Entries provided:
-- Opening Marker --

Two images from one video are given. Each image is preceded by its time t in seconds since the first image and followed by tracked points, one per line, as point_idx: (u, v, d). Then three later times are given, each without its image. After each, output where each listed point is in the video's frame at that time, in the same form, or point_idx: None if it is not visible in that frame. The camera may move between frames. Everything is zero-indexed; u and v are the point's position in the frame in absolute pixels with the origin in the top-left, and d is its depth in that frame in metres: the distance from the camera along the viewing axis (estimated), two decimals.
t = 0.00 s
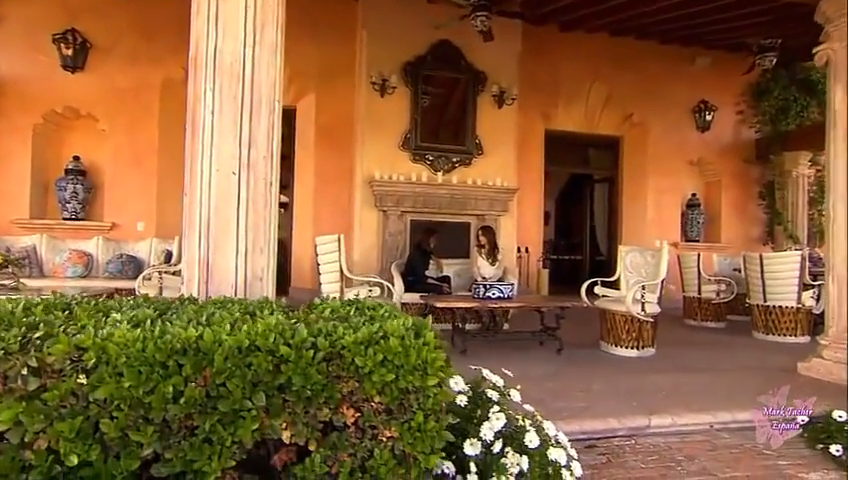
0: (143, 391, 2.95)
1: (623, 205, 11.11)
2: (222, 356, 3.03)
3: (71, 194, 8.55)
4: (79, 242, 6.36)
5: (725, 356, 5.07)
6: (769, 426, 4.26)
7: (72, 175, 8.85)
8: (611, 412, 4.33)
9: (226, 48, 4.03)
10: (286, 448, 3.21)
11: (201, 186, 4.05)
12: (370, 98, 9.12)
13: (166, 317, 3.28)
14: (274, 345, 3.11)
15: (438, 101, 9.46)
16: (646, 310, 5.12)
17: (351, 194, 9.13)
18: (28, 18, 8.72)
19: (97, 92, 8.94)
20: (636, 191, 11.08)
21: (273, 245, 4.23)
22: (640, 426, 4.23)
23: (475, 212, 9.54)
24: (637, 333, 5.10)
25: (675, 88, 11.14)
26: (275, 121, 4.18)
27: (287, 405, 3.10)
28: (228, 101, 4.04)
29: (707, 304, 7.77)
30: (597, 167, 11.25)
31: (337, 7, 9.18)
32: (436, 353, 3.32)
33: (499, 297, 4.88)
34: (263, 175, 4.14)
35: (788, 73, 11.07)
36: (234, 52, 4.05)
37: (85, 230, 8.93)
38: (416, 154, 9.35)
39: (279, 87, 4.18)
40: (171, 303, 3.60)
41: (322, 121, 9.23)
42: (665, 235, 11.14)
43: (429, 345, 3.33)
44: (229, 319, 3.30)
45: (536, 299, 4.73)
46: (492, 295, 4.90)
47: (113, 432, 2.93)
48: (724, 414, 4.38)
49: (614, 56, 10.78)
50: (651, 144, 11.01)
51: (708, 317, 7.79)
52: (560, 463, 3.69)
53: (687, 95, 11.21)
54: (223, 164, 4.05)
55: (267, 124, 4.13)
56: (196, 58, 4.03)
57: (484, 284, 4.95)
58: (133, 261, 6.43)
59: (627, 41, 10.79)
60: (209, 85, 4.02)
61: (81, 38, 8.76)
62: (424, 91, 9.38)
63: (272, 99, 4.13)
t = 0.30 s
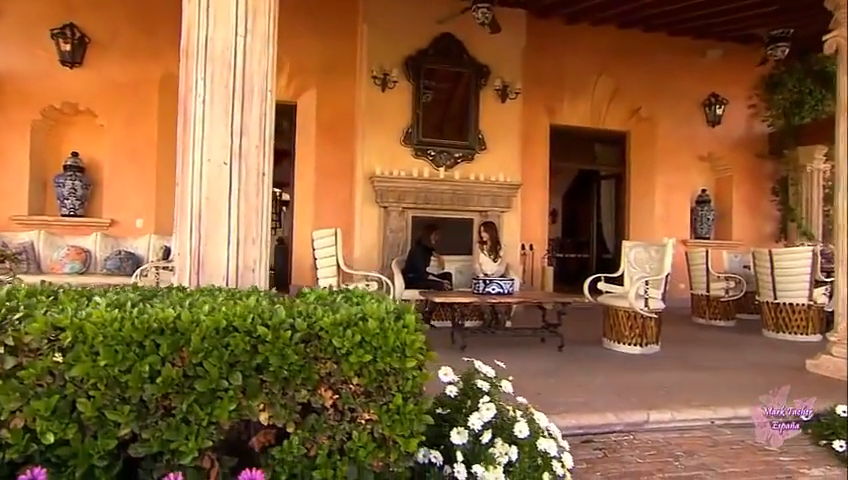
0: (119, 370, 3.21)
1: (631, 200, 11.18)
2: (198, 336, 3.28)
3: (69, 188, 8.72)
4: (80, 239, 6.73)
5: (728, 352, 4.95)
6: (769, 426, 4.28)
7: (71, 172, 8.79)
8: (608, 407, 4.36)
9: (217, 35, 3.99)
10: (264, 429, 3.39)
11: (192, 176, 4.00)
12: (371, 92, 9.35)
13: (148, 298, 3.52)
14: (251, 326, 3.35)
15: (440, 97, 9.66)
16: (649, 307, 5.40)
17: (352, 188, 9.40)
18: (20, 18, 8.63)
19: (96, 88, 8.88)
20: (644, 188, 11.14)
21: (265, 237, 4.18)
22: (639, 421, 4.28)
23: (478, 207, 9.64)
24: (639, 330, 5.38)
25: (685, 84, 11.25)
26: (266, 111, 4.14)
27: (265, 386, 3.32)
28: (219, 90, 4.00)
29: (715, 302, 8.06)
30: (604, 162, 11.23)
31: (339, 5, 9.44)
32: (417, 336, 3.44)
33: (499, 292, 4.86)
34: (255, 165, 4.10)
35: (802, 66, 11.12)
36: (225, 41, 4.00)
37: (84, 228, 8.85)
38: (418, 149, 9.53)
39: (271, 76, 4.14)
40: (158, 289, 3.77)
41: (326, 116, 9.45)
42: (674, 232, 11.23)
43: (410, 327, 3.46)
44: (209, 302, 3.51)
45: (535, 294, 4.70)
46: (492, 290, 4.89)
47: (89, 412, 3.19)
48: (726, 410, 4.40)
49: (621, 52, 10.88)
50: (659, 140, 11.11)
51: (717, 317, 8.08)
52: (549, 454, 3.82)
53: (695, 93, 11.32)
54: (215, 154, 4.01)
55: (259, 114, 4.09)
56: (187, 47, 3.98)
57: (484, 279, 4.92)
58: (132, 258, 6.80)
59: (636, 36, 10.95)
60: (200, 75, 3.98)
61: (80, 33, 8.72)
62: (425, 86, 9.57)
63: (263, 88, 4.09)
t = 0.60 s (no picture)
0: (95, 350, 3.21)
1: (637, 196, 11.61)
2: (175, 318, 3.27)
3: (67, 186, 9.06)
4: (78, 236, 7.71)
5: (732, 351, 4.85)
6: (769, 426, 4.13)
7: (68, 168, 9.13)
8: (604, 402, 4.29)
9: (208, 26, 3.97)
10: (243, 414, 3.38)
11: (183, 168, 3.99)
12: (370, 85, 9.59)
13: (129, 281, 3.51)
14: (228, 308, 3.33)
15: (444, 91, 9.91)
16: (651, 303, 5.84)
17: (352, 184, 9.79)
18: (19, 14, 8.98)
19: (92, 85, 9.26)
20: (649, 184, 11.52)
21: (257, 230, 4.17)
22: (635, 417, 4.19)
23: (482, 204, 9.86)
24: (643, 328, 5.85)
25: (688, 78, 11.48)
26: (258, 103, 4.12)
27: (242, 369, 3.32)
28: (210, 82, 3.98)
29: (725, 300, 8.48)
30: (609, 157, 11.68)
31: None
32: (395, 320, 3.43)
33: (498, 287, 4.82)
34: (245, 157, 4.08)
35: (815, 59, 10.84)
36: (217, 32, 3.98)
37: (81, 224, 9.20)
38: (418, 145, 9.77)
39: (263, 68, 4.12)
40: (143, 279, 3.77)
41: (328, 109, 9.88)
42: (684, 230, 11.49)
43: (389, 311, 3.45)
44: (189, 285, 3.51)
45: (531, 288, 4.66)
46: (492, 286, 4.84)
47: (67, 394, 3.20)
48: (727, 406, 4.31)
49: (621, 46, 11.18)
50: (664, 137, 11.39)
51: (725, 312, 8.52)
52: (538, 446, 3.76)
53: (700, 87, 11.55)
54: (205, 145, 4.00)
55: (250, 106, 4.07)
56: (177, 37, 3.97)
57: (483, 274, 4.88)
58: (129, 255, 7.93)
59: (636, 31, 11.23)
60: (190, 65, 3.95)
61: (77, 28, 9.05)
62: (427, 82, 9.79)
63: (255, 81, 4.07)
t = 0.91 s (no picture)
0: (70, 335, 3.20)
1: (644, 192, 11.64)
2: (150, 302, 3.26)
3: (62, 182, 9.22)
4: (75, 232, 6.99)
5: (737, 349, 4.75)
6: (768, 425, 4.01)
7: (64, 164, 9.29)
8: (601, 398, 4.19)
9: (198, 17, 3.96)
10: (219, 400, 3.39)
11: (173, 159, 3.98)
12: (369, 78, 9.65)
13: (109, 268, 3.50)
14: (204, 293, 3.33)
15: (446, 84, 9.94)
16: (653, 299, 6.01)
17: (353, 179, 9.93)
18: (13, 11, 9.13)
19: (86, 81, 9.38)
20: (657, 180, 11.57)
21: (247, 222, 4.15)
22: (632, 414, 4.09)
23: (483, 200, 9.98)
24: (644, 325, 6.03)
25: (693, 70, 11.55)
26: (249, 95, 4.10)
27: (217, 354, 3.31)
28: (199, 73, 3.96)
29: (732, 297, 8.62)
30: (615, 152, 11.73)
31: None
32: (372, 306, 3.40)
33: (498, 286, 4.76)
34: (236, 149, 4.06)
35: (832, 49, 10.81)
36: (206, 23, 3.97)
37: (76, 222, 9.34)
38: (419, 140, 9.82)
39: (253, 60, 4.11)
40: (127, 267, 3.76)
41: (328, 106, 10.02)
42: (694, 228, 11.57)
43: (366, 297, 3.41)
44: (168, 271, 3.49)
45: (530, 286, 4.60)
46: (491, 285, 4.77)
47: (42, 378, 3.19)
48: (725, 402, 4.16)
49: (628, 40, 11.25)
50: (672, 130, 11.47)
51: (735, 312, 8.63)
52: (525, 438, 3.69)
53: (705, 79, 11.61)
54: (194, 137, 3.97)
55: (240, 98, 4.05)
56: (167, 29, 3.97)
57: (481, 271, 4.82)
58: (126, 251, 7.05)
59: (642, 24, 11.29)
60: (179, 57, 3.94)
61: (72, 23, 9.16)
62: (429, 77, 9.84)
63: (245, 72, 4.06)
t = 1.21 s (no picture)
0: (45, 322, 3.18)
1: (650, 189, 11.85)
2: (127, 290, 3.25)
3: (57, 181, 9.48)
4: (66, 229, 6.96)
5: (743, 349, 4.63)
6: (769, 425, 3.88)
7: (59, 162, 9.55)
8: (596, 395, 4.08)
9: (187, 10, 3.93)
10: (196, 389, 3.37)
11: (162, 153, 3.95)
12: (370, 76, 10.18)
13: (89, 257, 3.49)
14: (181, 282, 3.31)
15: (448, 81, 10.48)
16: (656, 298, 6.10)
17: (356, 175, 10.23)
18: (8, 9, 9.42)
19: (82, 78, 9.70)
20: (664, 178, 11.76)
21: (237, 217, 4.11)
22: (628, 412, 3.98)
23: (485, 197, 10.46)
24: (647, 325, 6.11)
25: (698, 64, 11.68)
26: (239, 89, 4.07)
27: (194, 343, 3.29)
28: (188, 65, 3.92)
29: (740, 296, 8.68)
30: (621, 149, 11.93)
31: None
32: (350, 295, 3.36)
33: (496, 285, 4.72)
34: (226, 143, 4.02)
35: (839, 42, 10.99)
36: (195, 16, 3.94)
37: (72, 219, 9.58)
38: (419, 137, 10.35)
39: (244, 54, 4.08)
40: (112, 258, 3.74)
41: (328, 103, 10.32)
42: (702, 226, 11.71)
43: (345, 287, 3.38)
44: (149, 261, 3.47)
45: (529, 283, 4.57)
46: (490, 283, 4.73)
47: (18, 367, 3.17)
48: (725, 400, 4.03)
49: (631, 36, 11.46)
50: (679, 125, 11.63)
51: (744, 312, 8.68)
52: (511, 432, 3.61)
53: (710, 72, 11.74)
54: (184, 130, 3.94)
55: (230, 91, 4.02)
56: (156, 22, 3.95)
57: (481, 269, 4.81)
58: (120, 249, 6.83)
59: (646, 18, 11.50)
60: (168, 50, 3.91)
61: (67, 18, 9.49)
62: (429, 72, 10.35)
63: (235, 65, 4.02)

-- Closing Marker --

Task requirements:
Go through the material above and output exactly the lines from the one containing "34: (255, 165, 4.10)" through the one containing "45: (535, 294, 4.70)".

Answer space:
34: (255, 165, 4.10)
35: (802, 66, 11.12)
36: (225, 41, 4.00)
37: (84, 228, 8.85)
38: (418, 149, 9.53)
39: (271, 76, 4.14)
40: (158, 289, 3.77)
41: (326, 116, 9.45)
42: (674, 232, 11.23)
43: (410, 327, 3.46)
44: (209, 302, 3.51)
45: (535, 294, 4.70)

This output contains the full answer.